Optional but high-value. Reading transcripts (not just Foodie's summary) is how you catch the subtle stuff in the first month.
What's in a transcript
Every call is captured as both:
AI-written summary — ~3 sentences. Usually enough.
Full transcript — every word the guest and Foodie said, labeled.
Click Show Transcript on any call card to see the full version.
Why read them
Hear how Foodie sounds in practice. The summary masks the cadence and tone.
Catch subtle things. Foodie was technically correct but felt curt. Foodie said something off-brand. The guest sounded confused for half the call.

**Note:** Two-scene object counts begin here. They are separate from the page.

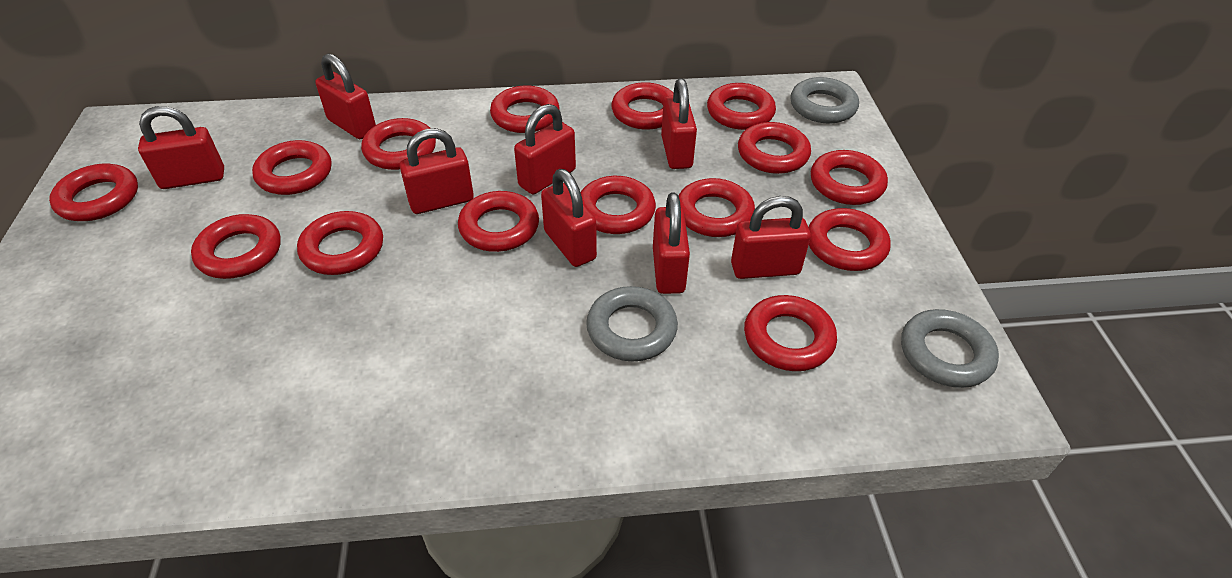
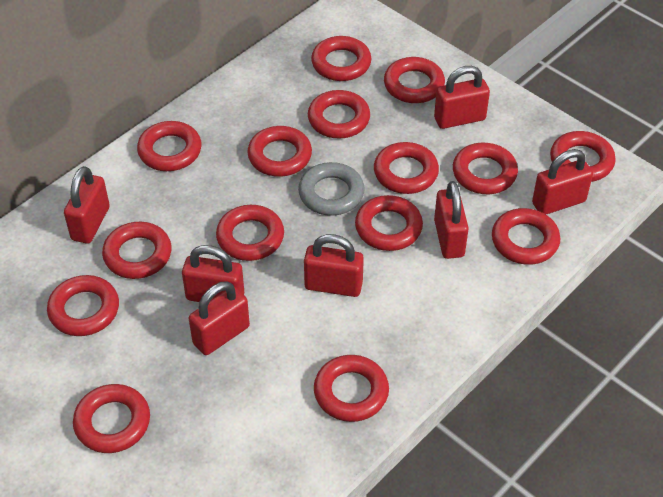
grey ring: 3 -> 1
red padlock: 8 -> 7

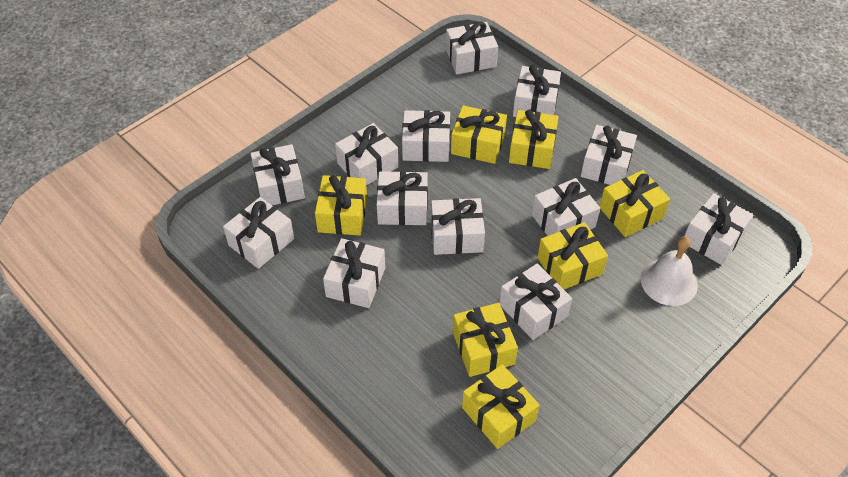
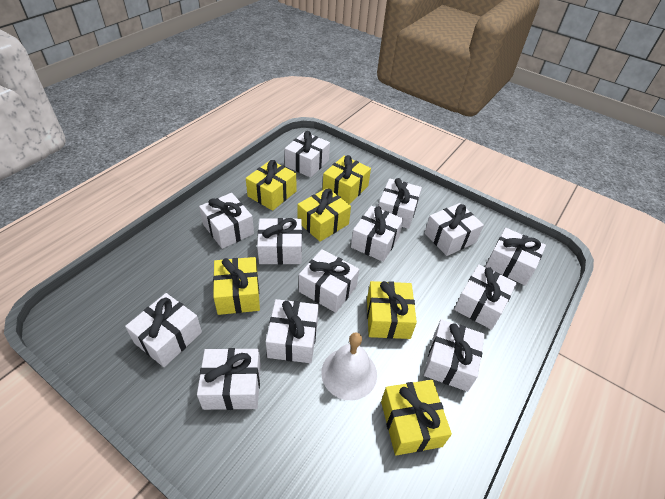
yellow gift: 7 -> 6

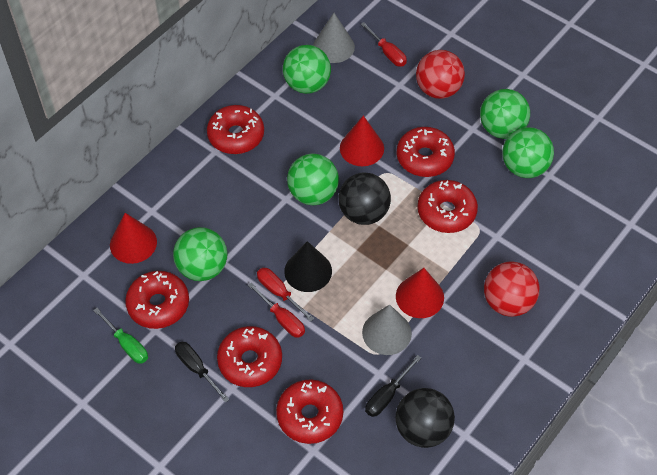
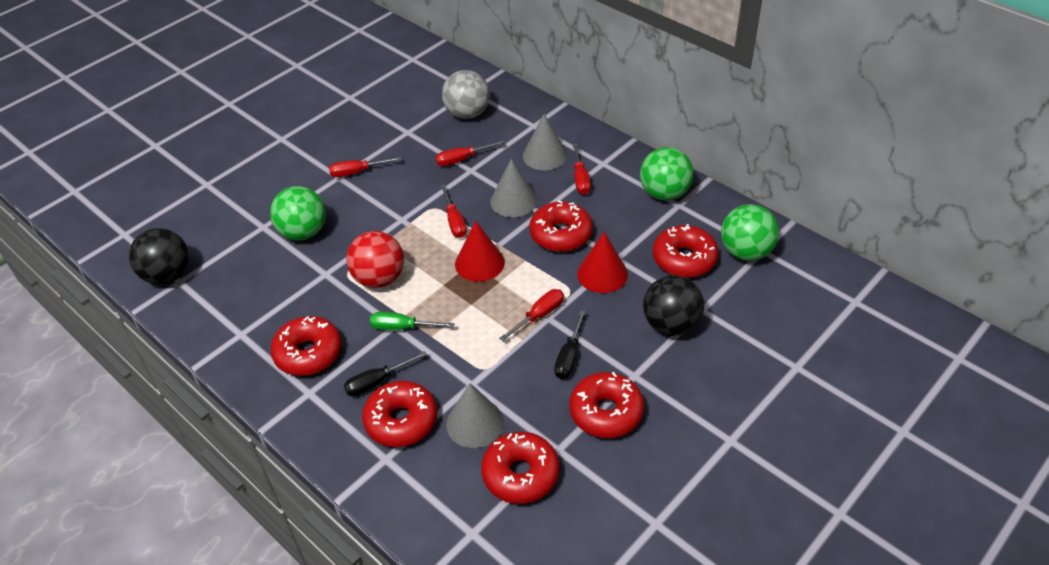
black cone: 1 -> 0
green ball: 5 -> 3
grey ball: 0 -> 1
grey cone: 2 -> 3
red ball: 2 -> 1
red cone: 3 -> 2
red screwdriver: 3 -> 5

Find tuning opportunities. Repeated phrasings that don't fit your venue. Names being misheard.
How often
Week 1: read 5–10 transcripts a day. Mix of greens (handled fine) and yellows (incomplete).
Week 2–3: read 2–3 a day. Spot-check.
Month 2+: read transcripts only when the AI summary leaves you wondering.
What to look for
Pattern | What to do |
Guest names misheard | Pronunciation, keywords, keypad → boosted keywords. Add the names. |
Foodie hedging on questions she should answer | Restaurant knowledge → add the missing knowledge. |
Foodie's responses feel too long | Voice & personality. Try a more direct response style. |
Foodie's responses feel too short | Voice & personality. Try a friendlier style. |
Guest interrupts and Foodie doesn't pause | Tell us. We tune turn-taking globally. |
Foodie agrees to something she shouldn't | Tell us immediately. This is the most important one to catch. |
Sharing transcripts internally
Good transcripts are useful for:
Onboarding new hires ("this is how our AI host handles a complaint").
Showing skeptics on your team how Foodie actually performs.
Marketing teams understanding the voice of your guests.
Thumbs-up the call. Then share the URL of the call card with whoever needs to see it. They'll need a Tablevoice login.
Some operators we work with print out a particularly good transcript and post it on the back-of-house wall. Cheesy. Effective.